◆ **Aim of the task**
Carry on the case report on adrenal histoplasmosis below, picking up right after its final sentence.

◆ **Document segment**
=-=-=

Abstract:
Adrenal involvement in histoplasmosis is typically associated with disseminated infection in immunocompromised individuals. Isolated adrenal histoplasmosis in immunocompetent hosts is rare and frequently mimics neoplastic pathology. A 47-year-old immunocompetent male presented with an incidentally discovered 7 cm left adrenal mass. Hormonal evaluation was unremarkable. He underwent robotic adrenalectomy with cholecystectomy for concurrent gallstones. Gross pathology revealed a well-encapsulated adrenal mass with necrosis. Microscopy demonstrated an adrenocortical adenoma with extensive granulomatous inflammation containing numerous intracellular budding yeasts morphologically consistent with Histoplasma capsulatum. The patient had no systemic symptoms of fungal infection. This case highlights the diagnostic challenge posed by unilateral adrenal histoplasmosis in immunocompetent individuals. Histopathology remains essential for diagnosis, particularly when radiologic and biochemical features suggest an adrenal neoplasm. Awareness of this entity is crucial to avoid misdiagnosis and to guide appropriate postoperative management.
Key words: Histoplasmosis, Immunocompetent, Fungal Infection, Adrenal Gland.
Introduction
Histoplasmosis is a systemic fungal infection caused by Histoplasma capsulatum, a dimorphic fungus endemic in several regions worldwide, particularly areas rich in bird and bat guano.1,2Infection typically occurs via inhalation of microconidia, and while pulmonary involvement is most common, dissemination may occur in susceptible hosts. Isolated adrenal histoplasmosis (IAH) in immunocompetent individuals is distinctly uncommon. Most reported cases describe bilateral adrenal enlargement, whereas unilateral disease may mimic an adrenal neoplasm clinically and radiologically.3–5
We report an unusual case of unilateral adrenal histoplasmosis incidentally identified in an immunocompetent adult undergoing adrenalectomy for a presumed cortical neoplasm.
Case Report
A 47-year-old male with no significant past medical, personal, or family history presented with an incidentally detected left adrenal mass measuring 7.0 × 5.0 cm. The lesion was discovered during evaluation for unrelated symptoms. He also had multiple gallstones identified on imaging. He denied fever, weight loss, respiratory symptoms, or features of endocrine dysfunction.
Clinical evaluation
Physical examination was unremarkable. Patient had a history of old malunited pelvic injury with non-union of sacrum and sacral nerves 2–4 (S2–4) nerve injury; for which he underwent open reduction and internal fixation with bone grafting and sacroiliac fixation in the year 2018. 133 The Max Medical Journal March 2026 Computed tomography (CT) findings showed central hypodensity and peripheral enhancement. Functional adrenal evaluation — including serum cortisol, 24-hour urinary free cortisol, urinary vanillylmandelic acid (VMA), aldosterone–direct renin ratio (ARR), 24-hour urinary metanephrine, and dehydroepiandrosterone sulphate (DHEA-S) was within normal limits. These findings effectively excluded pheochromocytoma and other hormonally active adrenal tumours.

=-=-=

◆ **Data supplied**
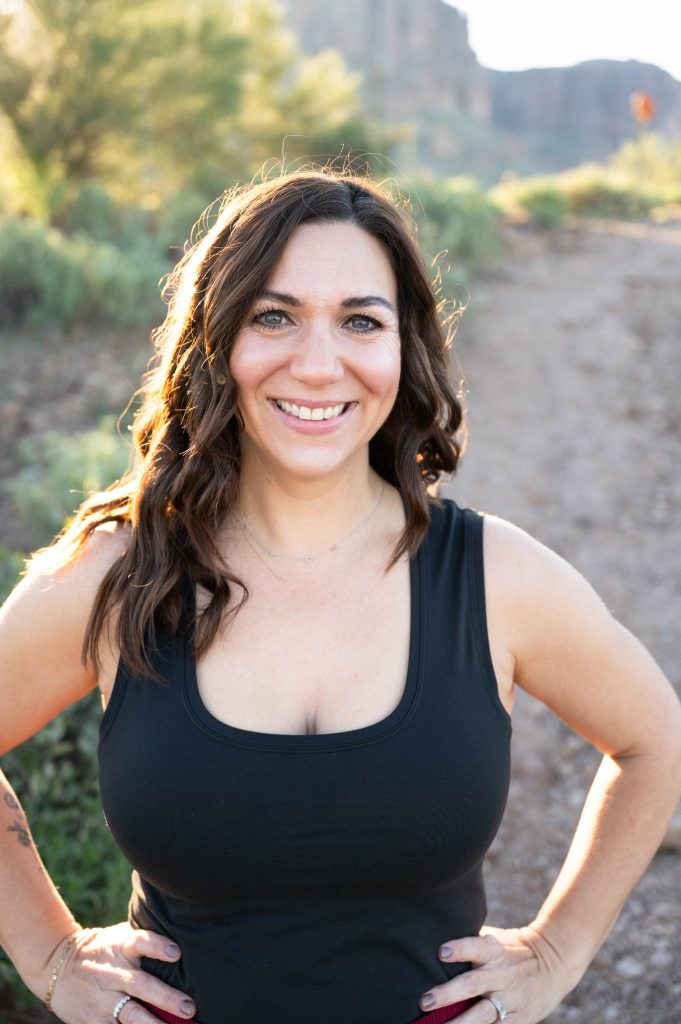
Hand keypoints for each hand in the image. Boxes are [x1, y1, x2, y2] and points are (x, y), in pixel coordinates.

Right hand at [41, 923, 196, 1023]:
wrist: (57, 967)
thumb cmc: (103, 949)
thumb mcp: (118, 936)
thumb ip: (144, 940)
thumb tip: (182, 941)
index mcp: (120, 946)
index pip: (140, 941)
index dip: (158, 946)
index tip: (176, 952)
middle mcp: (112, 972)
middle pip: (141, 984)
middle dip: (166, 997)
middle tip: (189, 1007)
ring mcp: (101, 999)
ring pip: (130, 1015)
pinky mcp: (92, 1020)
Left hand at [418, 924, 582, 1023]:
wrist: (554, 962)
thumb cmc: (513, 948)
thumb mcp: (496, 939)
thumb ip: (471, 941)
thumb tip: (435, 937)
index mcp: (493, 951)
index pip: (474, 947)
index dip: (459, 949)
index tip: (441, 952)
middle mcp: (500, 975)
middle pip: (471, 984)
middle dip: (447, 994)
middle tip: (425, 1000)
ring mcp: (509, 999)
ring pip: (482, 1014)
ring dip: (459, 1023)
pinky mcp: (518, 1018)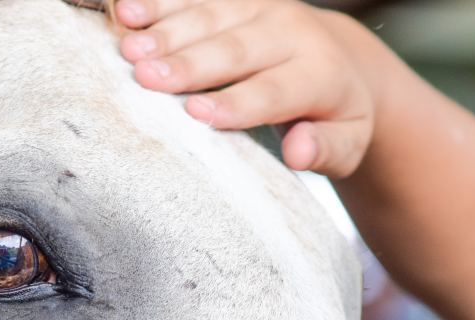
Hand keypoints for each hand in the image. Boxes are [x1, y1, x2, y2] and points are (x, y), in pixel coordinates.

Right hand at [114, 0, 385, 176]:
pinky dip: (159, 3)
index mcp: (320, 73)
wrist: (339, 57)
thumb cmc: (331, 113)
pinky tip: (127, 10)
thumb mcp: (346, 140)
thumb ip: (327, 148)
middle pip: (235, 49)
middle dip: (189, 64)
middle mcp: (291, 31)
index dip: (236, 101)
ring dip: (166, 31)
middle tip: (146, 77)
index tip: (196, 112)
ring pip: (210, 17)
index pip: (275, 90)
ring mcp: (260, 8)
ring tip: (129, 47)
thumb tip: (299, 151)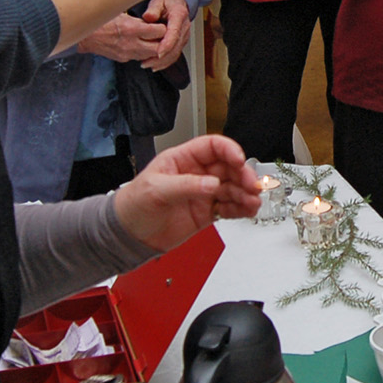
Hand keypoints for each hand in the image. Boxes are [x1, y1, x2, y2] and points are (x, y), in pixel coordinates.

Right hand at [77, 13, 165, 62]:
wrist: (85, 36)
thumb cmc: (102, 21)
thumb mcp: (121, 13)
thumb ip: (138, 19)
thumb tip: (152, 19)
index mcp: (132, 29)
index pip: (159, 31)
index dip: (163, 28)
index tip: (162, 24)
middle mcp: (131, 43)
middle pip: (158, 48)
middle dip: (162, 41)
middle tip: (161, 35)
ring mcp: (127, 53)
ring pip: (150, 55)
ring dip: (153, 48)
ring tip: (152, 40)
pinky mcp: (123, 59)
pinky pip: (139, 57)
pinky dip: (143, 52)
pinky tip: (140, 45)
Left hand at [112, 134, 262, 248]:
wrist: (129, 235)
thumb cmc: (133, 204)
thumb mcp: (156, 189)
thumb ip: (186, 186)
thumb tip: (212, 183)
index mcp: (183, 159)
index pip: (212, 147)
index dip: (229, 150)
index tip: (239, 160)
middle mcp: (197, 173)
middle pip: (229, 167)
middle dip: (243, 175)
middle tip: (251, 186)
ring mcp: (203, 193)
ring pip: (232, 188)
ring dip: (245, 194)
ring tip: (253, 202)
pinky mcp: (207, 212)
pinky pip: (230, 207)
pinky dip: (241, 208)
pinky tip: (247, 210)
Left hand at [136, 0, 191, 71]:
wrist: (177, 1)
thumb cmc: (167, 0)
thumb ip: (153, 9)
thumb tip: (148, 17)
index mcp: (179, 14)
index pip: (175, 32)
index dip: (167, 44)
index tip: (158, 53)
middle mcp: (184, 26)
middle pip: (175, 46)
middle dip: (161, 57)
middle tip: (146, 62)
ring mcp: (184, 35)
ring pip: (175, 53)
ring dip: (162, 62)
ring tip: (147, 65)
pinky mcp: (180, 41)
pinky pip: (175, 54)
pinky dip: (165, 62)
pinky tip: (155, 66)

=-=-=

◆ **Result of this exercise**
A large unilateral adrenal mass suspicious for a neoplasm was identified, leading the surgical team to recommend excision, with a provisional diagnosis of a non-functional adrenocortical adenoma.
Hospital course
The patient underwent left robotic adrenalectomy and cholecystectomy. Intraoperatively, a 7–8 cm left adrenal tumour and gallstones were identified. The postoperative period was uneventful, and the patient was discharged in stable condition on postoperative Day 3 with advice for follow-up after receipt of the histopathology report.
Histopathology
Gross examination of the left adrenal specimen showed dimensions of 11.0 × 9.0 × 5.0 cm and a weight of 180 g. The cut surface revealed a well-encapsulated yellow mass measuring 7.0 × 4.5 × 5.5 cm, with focal areas of necrosis and haemorrhage.
On microscopy, sheets of enlarged cells with distinct cell borders and abundant foamy cytoplasm, resembling zona fasciculata, were observed, along with extensive serpentine areas of necrosis surrounded by granulomatous inflammation (Figure 1A). The inflammatory infiltrate comprised foam cells, multinucleated giant cells, neutrophils, lymphocytes, and plasma cells (Figure 1B). Numerous small (2–5 µm), uniform, oval, budding yeast forms with eccentric nuclei were clustered within histiocytes, morphologically consistent with Histoplasma capsulatum. Periodic acid–Schiff (PAS) and Grocott-Gomori methenamine silver (GMS) stains confirmed the diagnosis of adrenal histoplasmosis Figures 2 and 3.


Figure 1: Haematoxylin and Eosin (H&E) stain: A. Tissue section showing extensive areas of serpiginous necrosis with surrounding granulomatous inflammation within the adrenal lesion (H&E, ×10); B. Demonstrating sheets of histiocytes, multinucleated giant cells, and foamy macrophages. Numerous small oval yeast forms are visible within the cytoplasm of histiocytes. (H&E, ×10).


Figure 2: Periodic Acid–Schiff (PAS) stain: A. PAS stain demonstrating intracellular yeast forms of Histoplasma, which appear magenta and are concentrated within histiocytes and areas of necrotic debris (PAS, x20); B. Higher power showing clusters of small budding fungal yeasts with characteristic eccentric nuclei, consistent with Histoplasma capsulatum (PAS, x40).


Figure 3: Grocott-Gomori methenamine silver (GMS) stains: A. GMS stain highlighting numerous 2–5 µm Histoplasma yeast forms, which appear as black, round to oval organisms clustered within histiocytes and necrotic tissue (GMS, x20); B. Lower power GMS view showing dense aggregates of fungal organisms distributed within areas of granulomatous inflammation and necrosis (GMS, x40).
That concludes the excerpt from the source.